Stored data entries

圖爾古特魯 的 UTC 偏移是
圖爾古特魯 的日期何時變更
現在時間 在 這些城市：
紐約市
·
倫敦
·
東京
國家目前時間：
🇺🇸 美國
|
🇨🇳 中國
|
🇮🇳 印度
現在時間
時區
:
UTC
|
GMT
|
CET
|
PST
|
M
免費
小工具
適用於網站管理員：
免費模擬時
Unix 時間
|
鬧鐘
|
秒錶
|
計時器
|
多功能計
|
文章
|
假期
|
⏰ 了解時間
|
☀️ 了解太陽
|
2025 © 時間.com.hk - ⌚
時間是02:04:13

* * *

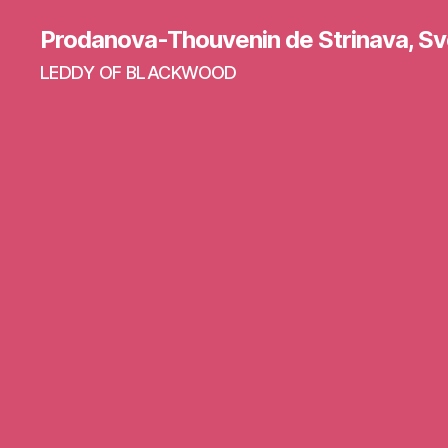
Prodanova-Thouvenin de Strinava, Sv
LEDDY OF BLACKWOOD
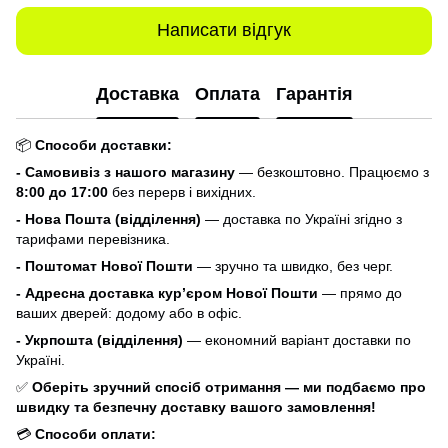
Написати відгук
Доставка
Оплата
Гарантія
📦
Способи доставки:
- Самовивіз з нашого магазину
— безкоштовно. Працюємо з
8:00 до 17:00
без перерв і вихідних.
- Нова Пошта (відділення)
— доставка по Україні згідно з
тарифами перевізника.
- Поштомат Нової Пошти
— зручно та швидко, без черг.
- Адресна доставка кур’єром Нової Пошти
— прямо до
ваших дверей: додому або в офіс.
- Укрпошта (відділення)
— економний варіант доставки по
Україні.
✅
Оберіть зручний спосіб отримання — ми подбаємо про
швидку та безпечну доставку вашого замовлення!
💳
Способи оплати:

---

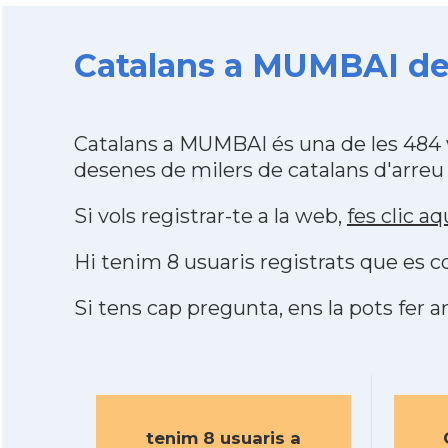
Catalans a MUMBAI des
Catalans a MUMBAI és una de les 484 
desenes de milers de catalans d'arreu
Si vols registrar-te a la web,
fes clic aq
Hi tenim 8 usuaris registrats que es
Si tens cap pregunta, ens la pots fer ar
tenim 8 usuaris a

## Action item
Among the records above, find the lines where the word "Україні" appears and copy them.

## Reply
— доставка по Україні згідно з
Україні.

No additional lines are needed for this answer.